Żeby tradycji stało się zadość, jestem szczęśliwa i cała obolała... Ale szczęśliwa, a to najważniejsze! Na Marettimo popłynęłam sama. Tak było najlepiej, biorąc pod uwagę czego każde z nas chciało. Po wczorajszym niesamowicie wyczerpującym dniu ONI chcieli pospać, odpocząć, a potem popłynąć na niedaleką wyspę, gdzie można się opalać, bez wysiłku połazic, gdzie nie jest za daleko. Favignana była doskonała na taki wyjazd.

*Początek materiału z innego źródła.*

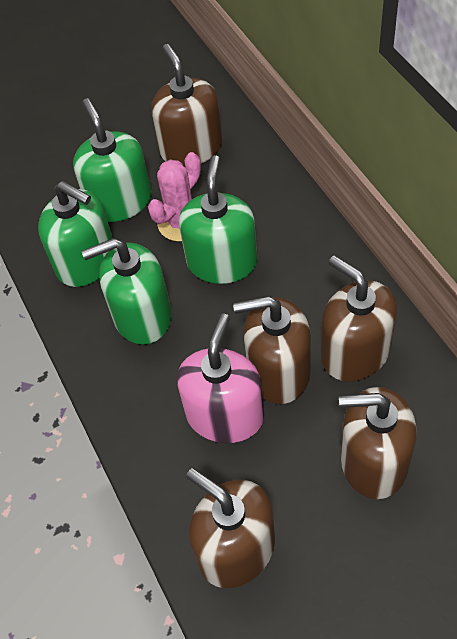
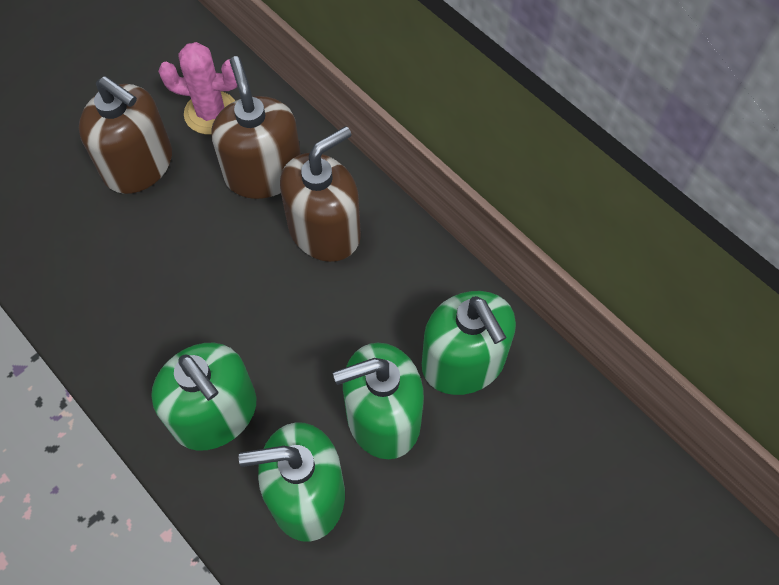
brown soap dispenser: [151,44,222,167] [186,468,275,588] [233,296,311,404] [321,256,397,382] [339,387,416,499] = 5 -> [79,76,172,194] [211,56,301,199] [280,126,361,262] = 3
pink soap dispenser: [177,313,264,443] = 1 -> none = 0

Tymczasem ja tradycyjnie wstałam wcześnie i przed ósmą byłam już w porcie. Najpierw z zachwytem podziwiałam amerykański wielki statek stojący w porcie... Potem popłynęłam wodolotem, z przystankiem najpierw na Favignanie, potem na Levanzo (patrz moja poprzednia podróż na Sycylię), a potem wzdłuż wybrzeży Levanzo (patrząc usiłowałam sobie uświadomić, dokąd wtedy doszłam) popłynęliśmy w stronę wymarzonej, zawsze widzianej jako cień gdzieś w oddali najdalszej wyspy z archipelagu Egad - Marettimo. Przepiękna rano pogoda niestety zaczęła się psuć i kiedy dopłynęliśmy na wyspę, niebo było całkiem zachmurzone.

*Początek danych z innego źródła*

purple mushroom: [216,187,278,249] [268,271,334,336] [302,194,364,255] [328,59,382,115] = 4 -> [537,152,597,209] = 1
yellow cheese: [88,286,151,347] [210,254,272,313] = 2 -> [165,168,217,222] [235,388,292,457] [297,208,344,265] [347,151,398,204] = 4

Miałam wielkie postanowienie żeby znaleźć gdzieś kogoś, kto urządza wycieczki łodzią dookoła wyspy. Marettimo to wyspa gdzie w zasadzie nie ma plaż. Tam się albo pływa dookoła i odwiedza groty, albo chodzi po górzystej wyspie. Wczoraj chodziłam po Zingaro, dziś chciałam wreszcie zobaczyć wyspę "od zewnątrz". Ale czy ktoś będzie chciał mnie przewieźć, mnie samą? Okazało się, że to żaden problem! Zaraz po wyjściu ze statku zobaczyłam dwie osoby, umawiające się z młodym mężczyzną, i zrozumiałam, że chodzi właśnie o Giro dell'isola. Zapytałam czy można się dołączyć - certamente - odpowiedział, i tak moje marzenie się spełniło!
Za kwadrans miałam być w porcie, wycieczka kosztowała mniej niż ceny jakie znalazłam w internecie - 15 euro.